Not surprisingly, the last few weeks of the Chicago Railroad Fair were more than a little anticlimactic for me. Oh, I still cranked out stories all right, some of them actually suggested by the new young P.R. man and the enthusiastic Charlene Miller, both of whom had stepped up and filled at least some of the public relations void left by Fred Metzger and Rob Taylor.
A few examples: an interview with a grizzled seventy-nine-year-old gold miner, who had panned for the stuff during the Klondike Gold Rush in the Yukon in 1897 and spun his yarns, some of them possibly true, at the “Gold Gulch” frontier town; a talk with a mid-season newcomer to the outdoor ice show, a thirteen-year-old skating sensation from suburban Glen Ellyn, who outperformed many of her older and more seasoned colleagues; and a profile of Janie Brady Jones, the octogenarian widow of locomotive engineer Casey Jones, who visited the fair almost a half century after her legendary husband’s death in a storied rail collision on the Illinois Central down in Mississippi.
I looked forward to the closing of the fair in early October for a pair of reasons.
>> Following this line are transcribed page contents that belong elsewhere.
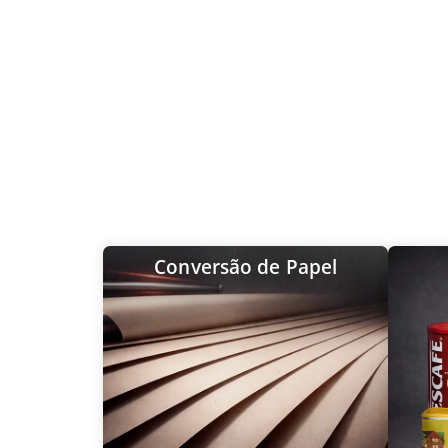
Conversão de Papel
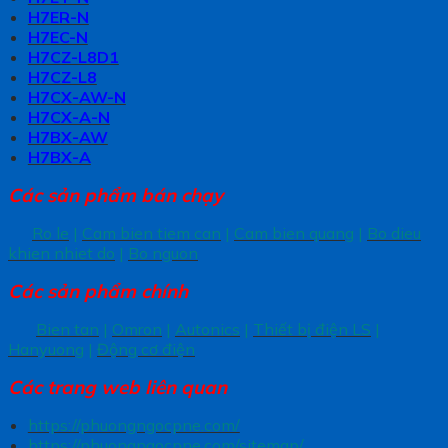
H7ER-N
H7EC-N
H7CZ-L8D1
H7CZ-L8
H7CX-AW-N
H7CX-A-N
H7BX-AW
H7BX-A
Các sản phẩm bán chạy
Ro le
|
Cam bien tiem can
|
Cam bien quang
|
Bo dieu
khien nhiet do
|
Bo nguon
Các sản phẩm chính
Bien tan
|
Omron
|
Autonics
|
Thiết bị điện LS
|
Hanyuong
|
Động cơ điện
Các trang
web liên quan
https://phuongngocpne.com/
https://phuongngocpne.com/sitemap/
First, of course, the assignment I got maneuvered into was ending; second, and far more important, being a date I had down in Missouri shortly after the fair’s end.
“Glorious” best described a sunny October Saturday in the well-heeled St. Louis suburb of Clayton. In the back yard of a handsome Georgian-style house, a white canopy crowned by brightly colored streamers stood out against the backdrop of a rolling green lawn.
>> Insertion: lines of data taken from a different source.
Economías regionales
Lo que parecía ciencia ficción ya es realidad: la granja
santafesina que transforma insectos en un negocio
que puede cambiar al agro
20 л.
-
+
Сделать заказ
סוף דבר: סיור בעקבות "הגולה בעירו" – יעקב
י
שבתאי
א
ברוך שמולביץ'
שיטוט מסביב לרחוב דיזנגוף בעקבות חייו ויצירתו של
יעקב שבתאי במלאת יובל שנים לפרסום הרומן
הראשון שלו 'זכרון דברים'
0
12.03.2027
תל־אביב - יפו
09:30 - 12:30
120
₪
The blue-robed minister stepped forward and opened his book to begin the litany of the marriage ceremony for Amanda Gail Rogers and Peter Reed Malek. As we all stood on the grass under the canopy for the short service, I glanced at Catherine to my right and saw a bit of moisture in her eyes, then looked to my left at Norma and noticed the same. My former and present wives, united in their emotions.
I danced with four women on that fine afternoon: Catherine, Norma, Amanda, and Amanda’s mother—more dancing than I had done in one day in probably twenty years. Amazingly, not a single toe got stepped on, which probably was more a tribute to the ladies’ dancing prowess than to mine.
After a honeymoon in San Francisco, the newlyweds would begin their lives together in a spacious four-room apartment in the Lakeview neighborhood, not far from Wrigley Field, and they would commute on the Howard Elevated Line to their downtown jobs: Amanda’s in the Nineteenth-Century European Art Department at the Art Institute and Peter’s at the renowned architectural firm of Skidmore, Owings & Merrill.